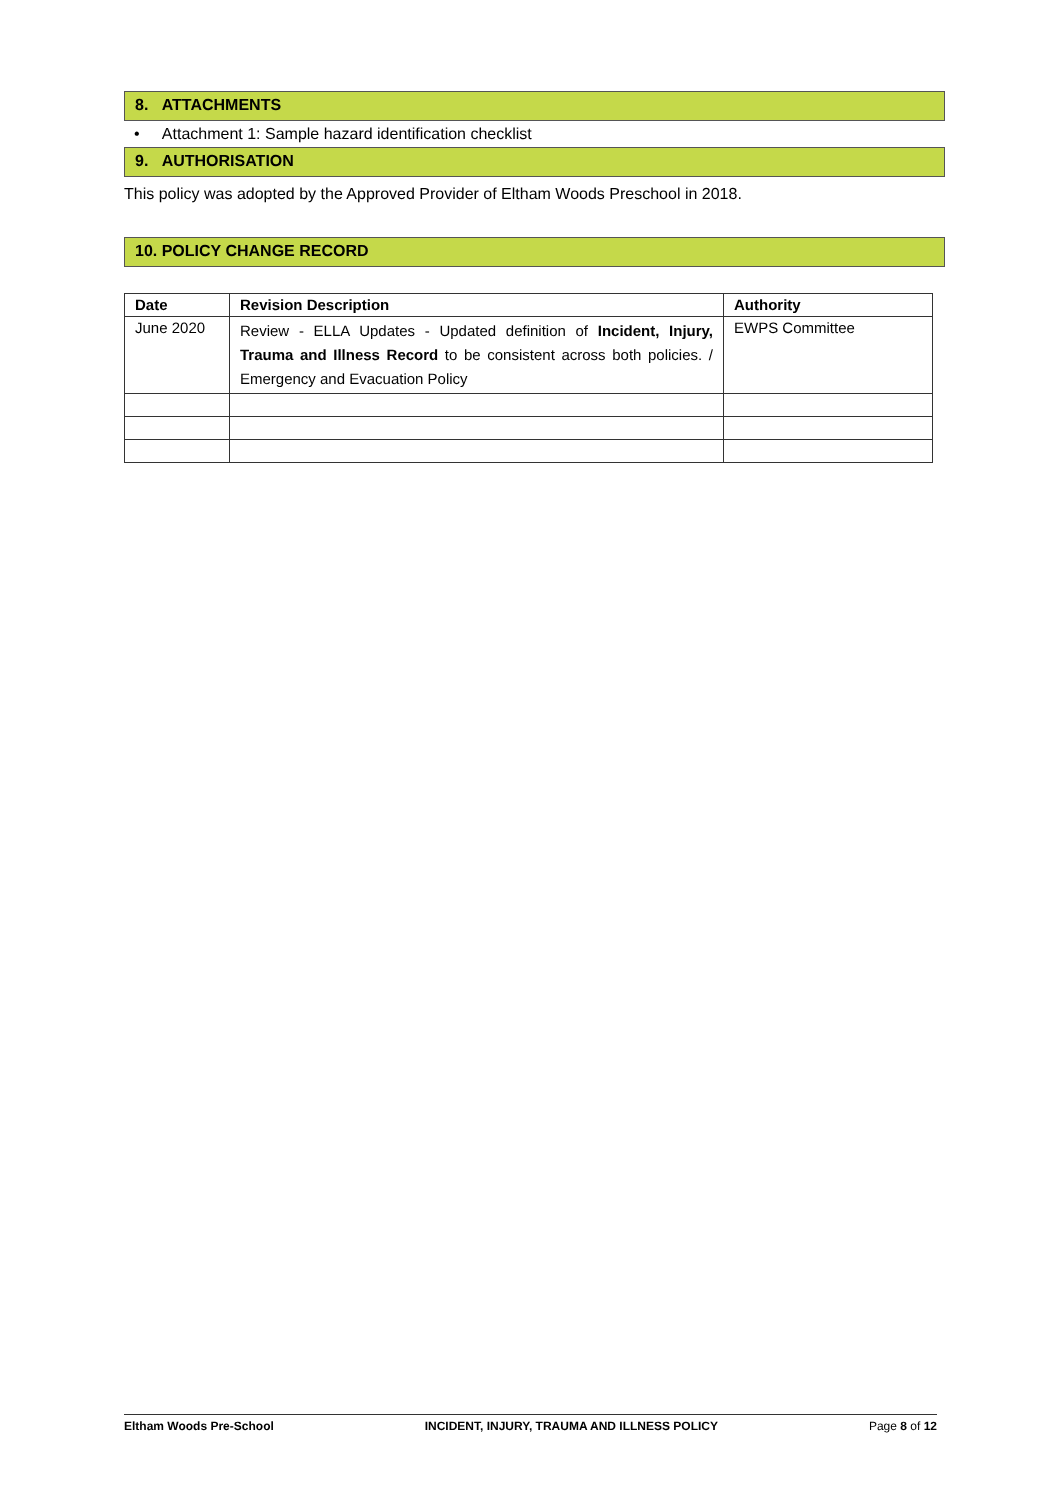8. ATTACHMENTS
• Attachment 1: Sample hazard identification checklist
9. AUTHORISATION
This policy was adopted by the Approved Provider of Eltham Woods Preschool in 2018.
10. POLICY CHANGE RECORD
| Date | Revision Description | Authority |
| --- | --- | --- |
| June 2020 | Review - ELLA Updates - Updated definition of Incident, Injury, Trauma and Illness Record to be consistent across both policies. / Emergency and Evacuation Policy | EWPS Committee |
Eltham Woods Pre-School INCIDENT, INJURY, TRAUMA AND ILLNESS POLICY Page 8 of 12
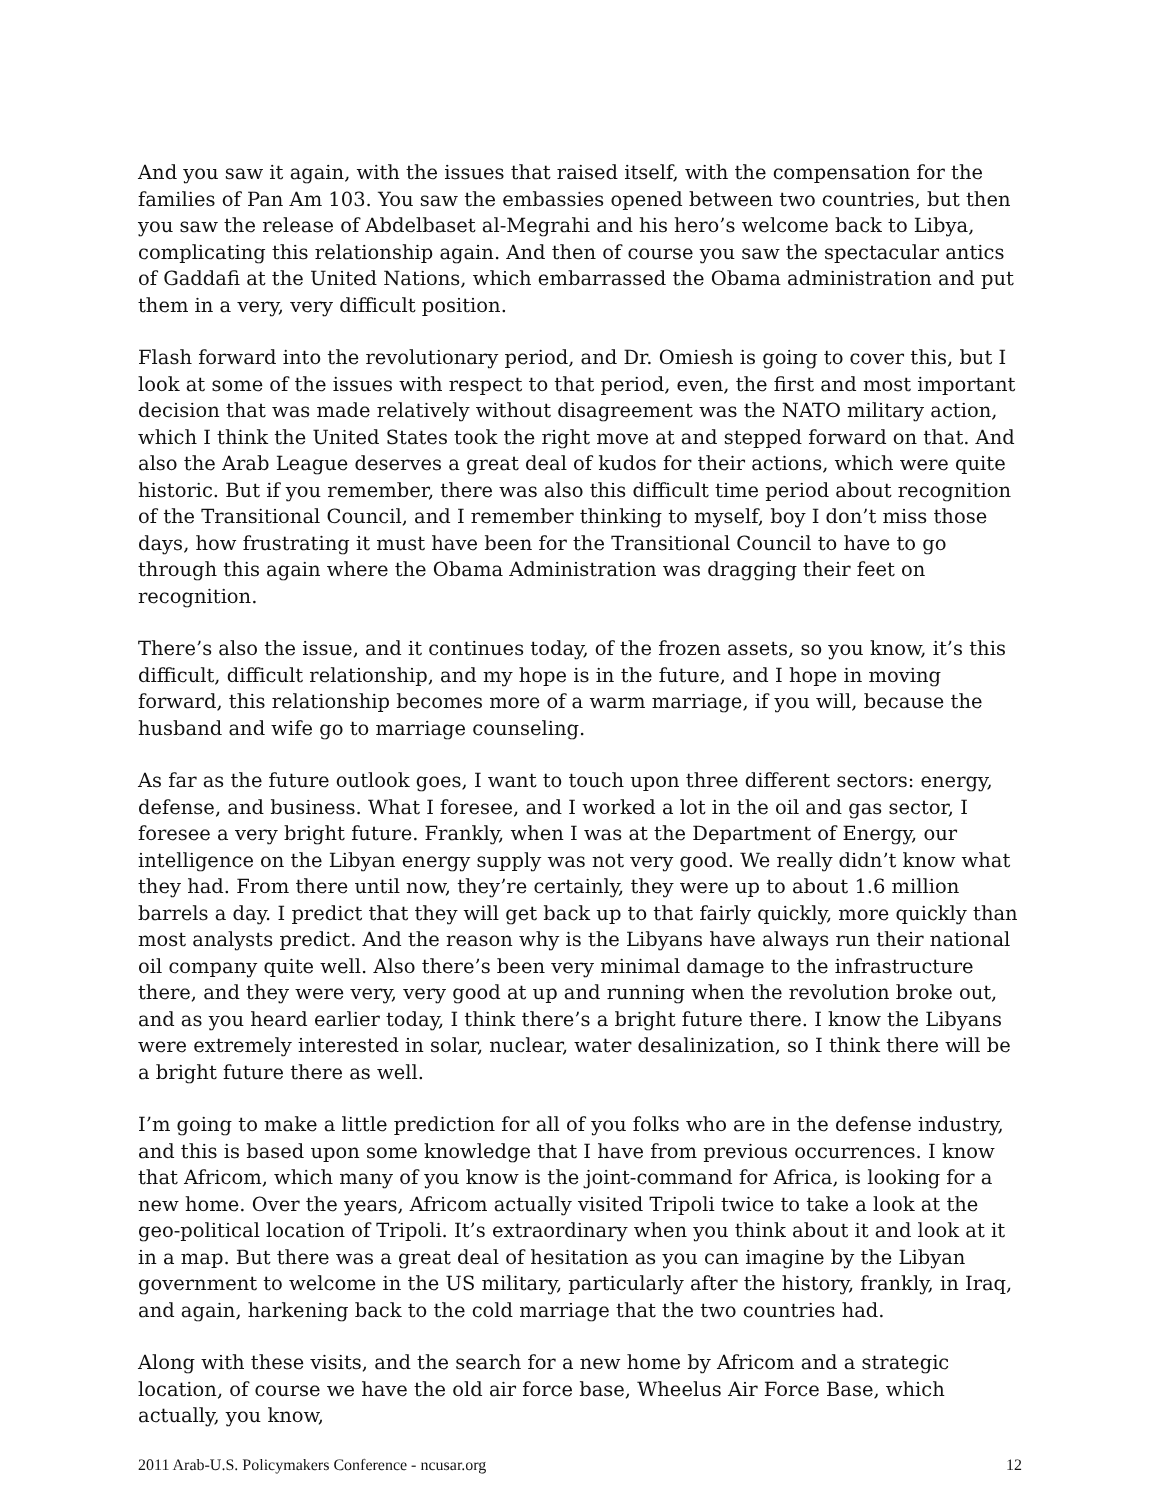And you saw it again, with the issues that raised itself, with the compensation for the families of Pan Am 103. You saw the embassies opened between two countries, but then you saw the release of Abdelbaset al-Megrahi and his hero’s welcome back to Libya, complicating this relationship again. And then of course you saw the spectacular antics of Gaddafi at the United Nations, which embarrassed the Obama administration and put them in a very, very difficult position.
Flash forward into the revolutionary period, and Dr. Omiesh is going to cover this, but I look at some of the issues with respect to that period, even, the first and most important decision that was made relatively without disagreement was the NATO military action, which I think the United States took the right move at and stepped forward on that. And also the Arab League deserves a great deal of kudos for their actions, which were quite historic. But if you remember, there was also this difficult time period about recognition of the Transitional Council, and I remember thinking to myself, boy I don’t miss those days, how frustrating it must have been for the Transitional Council to have to go through this again where the Obama Administration was dragging their feet on recognition.
There’s also the issue, and it continues today, of the frozen assets, so you know, it’s this difficult, difficult relationship, and my hope is in the future, and I hope in moving forward, this relationship becomes more of a warm marriage, if you will, because the husband and wife go to marriage counseling.
As far as the future outlook goes, I want to touch upon three different sectors: energy, defense, and business. What I foresee, and I worked a lot in the oil and gas sector, I foresee a very bright future. Frankly, when I was at the Department of Energy, our intelligence on the Libyan energy supply was not very good. We really didn’t know what they had. From there until now, they’re certainly, they were up to about 1.6 million barrels a day. I predict that they will get back up to that fairly quickly, more quickly than most analysts predict. And the reason why is the Libyans have always run their national oil company quite well. Also there’s been very minimal damage to the infrastructure there, and they were very, very good at up and running when the revolution broke out, and as you heard earlier today, I think there’s a bright future there. I know the Libyans were extremely interested in solar, nuclear, water desalinization, so I think there will be a bright future there as well.
I’m going to make a little prediction for all of you folks who are in the defense industry, and this is based upon some knowledge that I have from previous occurrences. I know that Africom, which many of you know is the joint-command for Africa, is looking for a new home. Over the years, Africom actually visited Tripoli twice to take a look at the geo-political location of Tripoli. It’s extraordinary when you think about it and look at it in a map. But there was a great deal of hesitation as you can imagine by the Libyan government to welcome in the US military, particularly after the history, frankly, in Iraq, and again, harkening back to the cold marriage that the two countries had.
Along with these visits, and the search for a new home by Africom and a strategic location, of course we have the old air force base, Wheelus Air Force Base, which actually, you know,
2011 Arab-U.S. Policymakers Conference - ncusar.org 12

TASK DESCRIPTION
Copy, from the material above, each line in which the string "future" occurs.

ANSWER SPACE
There’s also the issue, and it continues today, of the frozen assets, so you know, it’s this difficult, difficult relationship, and my hope is in the future, and I hope in moving forward, this relationship becomes more of a warm marriage, if you will, because the husband and wife go to marriage counseling.
As far as the future outlook goes, I want to touch upon three different sectors: energy, defense, and business. What I foresee, and I worked a lot in the oil and gas sector, I foresee a very bright future. Frankly, when I was at the Department of Energy, our intelligence on the Libyan energy supply was not very good. We really didn’t know what they had. From there until now, they’re certainly, they were up to about 1.6 million barrels a day. I predict that they will get back up to that fairly quickly, more quickly than most analysts predict. And the reason why is the Libyans have always run their national oil company quite well. Also there’s been very minimal damage to the infrastructure there, and they were very, very good at up and running when the revolution broke out, and as you heard earlier today, I think there’s a bright future there. I know the Libyans were extremely interested in solar, nuclear, water desalinization, so I think there will be a bright future there as well.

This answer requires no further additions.